= Tasks for this exercise =
(a) Judge whether each statement agrees with the comment thread on Japan's depression, answering yes or no and quoting the deciding words: (i) one commenter calls the Japanese depression worse than the American one; (ii) the Long Depression is dated 1873-1895; (iii) one commenter expects America to end up with zombie banks.
(b) Resume the comment thread on Japan's depression, picking up after its final comment.

= Text passage =
◇ ◇ ◇ ◇

We’re not having a Japanese depression. We have no ’shame’ in walking away from a debt. But that’s a good thing. We’re shift our surplus jobs into a new industry and grow from there. Alas… this will be a deep long recession, so I’m talking years in the future.
Got popcorn?
Neil
Two other reasons we can turn Japanese: Our accounting laws don’t allow corporations to park losses off-shore indefinitely (ahem, Fannie Mae), and we don’t have their savings rate.
Also, I remember reading about guys going to work for years in Japan, even though the company had folded, just so they wouldn’t have to admit to being unemployed. Sounds great!
(I assume you mean can’t turn Japanese)
True enough that it’s much harder to cook the books in America. I expect we’ll end up with a de facto nationalized banking system rather than zombie banks shielded by intentionally lax regulation.
I don’t think we’ll do things exactly like the Japanese did. They did everything they could to slow and cushion the crash. I expect about the same here, and based on the comparison of the two depressions, I think that’s the right thing to do in principle. Of course there are a lot of fairness and corruption issues to be dealt with and there’s no guarantee they’ll be handled properly, especially with all the secrecy and backroom dealings we’ve had in the past 7 years.
Both depressions were once-off events so you can always argue that some other aspect of the Japanese depression made it a milder one. But the events of the Japanese depression aren’t a good argument against bank-propping and reflation because it wasn’t nearly as bad as other 20th century depressions. The Japanese depression was onerous and, well, depressing, but the American one was horrifying.
But it can’t be repeated cuz we don’t have that evil gold standard, right? That paper moneys gonna save us!
don’t forget that the Japanese ZIRP has had global ramifications. they just exported their economic problems.
What Japan went through is not a “Great Depression”. It should be called the Great Deflation. Just like 1970’s are called in many economic text as the Great Inflation. If you have read old British economic text, you run across the Long Depression of 1873-1895. This time is sometimes even called a great depression. All it was was a peroid of deflation were Great Britian lost its industrial leadership to the U.S. and Germany. Prices deflated faster in the U.S. and Germany than they did in Great Britian.

◇ ◇ ◇ ◇

= Data below =
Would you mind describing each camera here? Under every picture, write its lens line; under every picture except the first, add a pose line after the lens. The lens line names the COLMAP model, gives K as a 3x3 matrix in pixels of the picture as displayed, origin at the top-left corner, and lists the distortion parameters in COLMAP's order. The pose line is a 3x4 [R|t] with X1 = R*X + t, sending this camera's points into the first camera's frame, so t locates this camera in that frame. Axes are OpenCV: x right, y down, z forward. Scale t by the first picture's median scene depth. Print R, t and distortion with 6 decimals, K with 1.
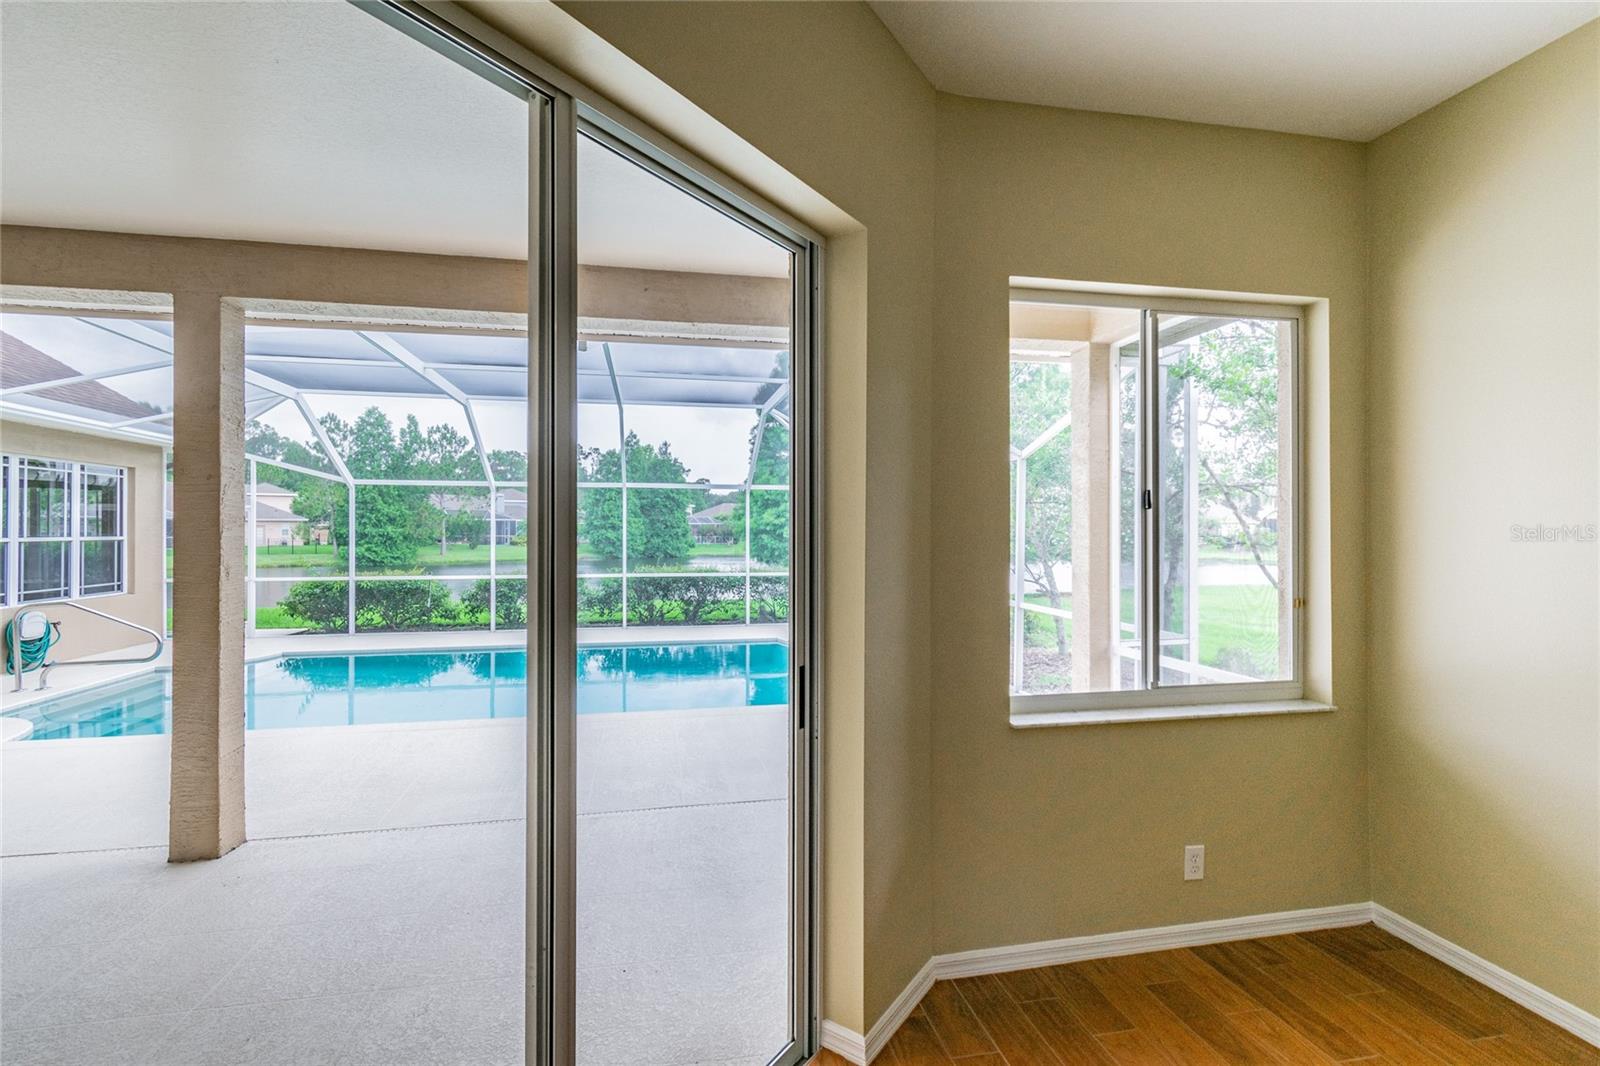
lens RADIAL K [[715.7, 0, 803.5], [0, 715.7, 526.1], [0, 0, 1]] dist [0.000603, -0.000989]
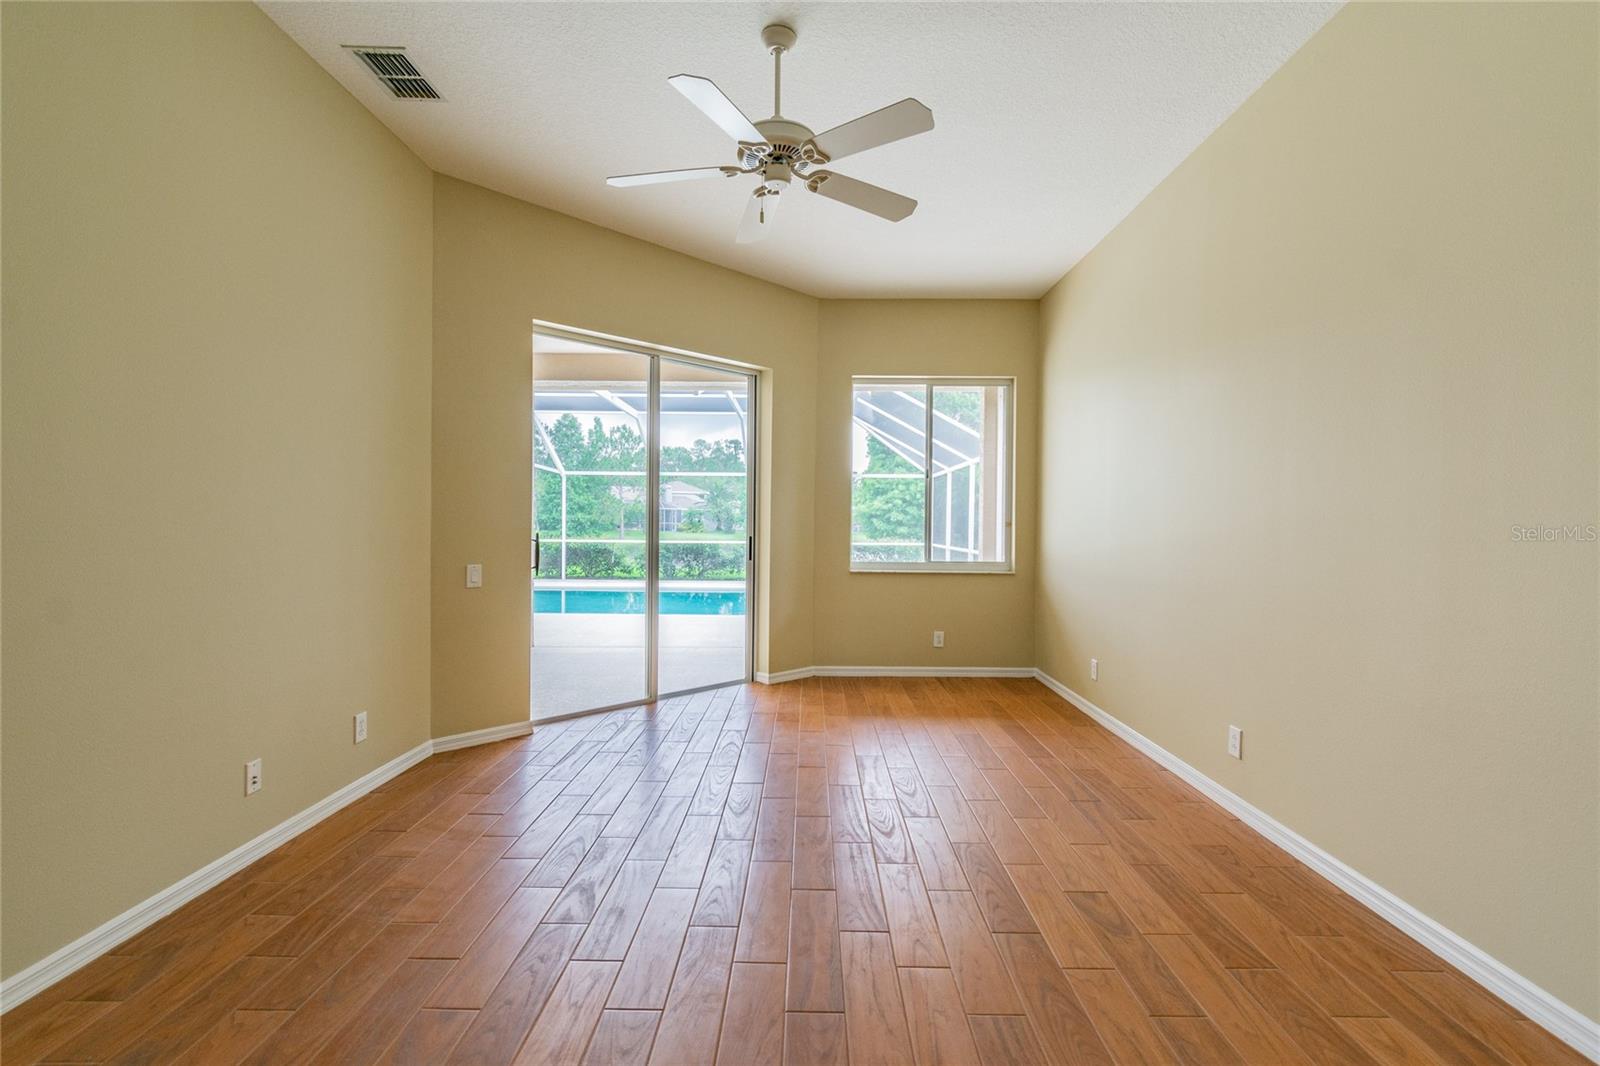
lens RADIAL K [[716.6, 0, 804.8], [0, 716.6, 540.5], [0, 0, 1]] dist [-0.063108, -0.000196]
pose [[0.976927, 0.018052, -0.212807, 0.053571], [-0.011905, 0.999475, 0.030132, 0.009432], [0.213240, -0.026903, 0.976629, -0.108031]]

◇ ◇ ◇ ◇

= Responses =
(a)
(i) No: "The Japanese depression was onerous and, well, depressing, but the American one was horrifying."
(ii) Yes: "the Long Depression of 1873-1895"
(iii) No: "I expect we’ll end up with a de facto nationalized banking system rather than zombie banks"

(b)
This bailout our is a joke. If you have equity, then there is a huge possiblility that you can refinance on your own. If you don’t, then you are screwed. How can you freeze a 1-4 % teaser rate when you know it will increase the amount of the principle in time? How can you force mortgage investors to stop making extra interest revenues? How can you stop a uncontrollable bullet train? You can’t! in the end, it will eventually crash….
They are trying to have us believe that 1-4% teaser rates are not [the ones] being frozen — that loans with 6-9% initial rates are the ones affected. At least, as I read it so far. The farther they get from a rate that would be acceptable as a performing loan at market, the more lawsuits they’ll have.
My bet:
1. Bailout will accomplish nothing and is just political positioning, except for:
2. Bailout is partially meant to “slow down” things, to allow the markets to calm down, and price debt at other than fire sale prices, and keep at least some houses off the market until a hoped for rebound, and keep some loans performing until the (hoped for) house price rebound happens, and it’s safe to either refinance or foreclose on the homes.
It won’t work, housing prices will continue to slide, and the price of a house bought at the peak (2005-2006) won’t be hit again until 2015-2016 (if ‘last time’ is any indication). The note holders that acquiesced to the program will be stuck with receiving below market (relative to the risk) interest for 5 years, and then *still* foreclosing on a house (collateral) that is worth even less when the rate finally resets.
During the manwhile, as things get worse, 1/3 of the population will call for a massive, government sponsored (ie taxpayer sponsored) bailout to stop the bloodflow, and will invoke the “well we bailed out the S&Ls back during the savings and loan debacle, we need to do the same thing now” mantra.
The other 2/3 of the population will finally wake up and say “no way, we won’t pay”. Lawmakers will initially think that *everyone* wants a bailout, but after a massive letter, email, and fax writing campaign, they will realize that a majority of people are against it.
What happens after that is anyone’s guess.
IMHO the admin. has just created a monster. Just as those FB’ s did not read the note and mortgage they suffer from selective hearing and will be po’d when they find that they do not qualitfy for the program. I could see a mob mentality under which the powers that be will fold yet again to another more aggressive program. This is effectively a trial balloon….second verse will be a doozy.
Now is the time to kill the program. I have started investigating local news stories about people in foreclosure and posting the results on the newspaper web site. I phrase it in terms of Disney World vacations. Maybe a few others will see that a person who cashes out 20k (enough for 4 weeks at Disney World) does not need sympathy.
So how do you do that? Can you go online somewhere and find their HELOCs? I can’t figure out how to do that here.
Wow - the site is on fire these days. Seems more of the public is noticing the festering stench of the financial rot.
Bail out, pah ! Akin to Titanic passengers being given buckets. Heck of a job Pauly.
Here’s a wall street examiner discussion on it http://wallstreetexaminer.com/blogs/ducalion/?p=129
Tx, knowing how much you love tech fibo numbers etc.
“One reason why we expect weakness in the carry trade next week is the pattern that is unfolding in the Dow. The recent rally from 12,724.82 challenged and stalled at the 61.8% of the decline from the October top. The rally is in 3 waves (corrective) but is likely just the first corrective leg in a more complex correction. Since the rally is in 3 waves, we know that a large flat will probably unfold. In this case, it is likely that we see price decline to at least 61.8% of the recent rally (which would be 13,085). A deep decline such as this suggests deep trouble for carry.”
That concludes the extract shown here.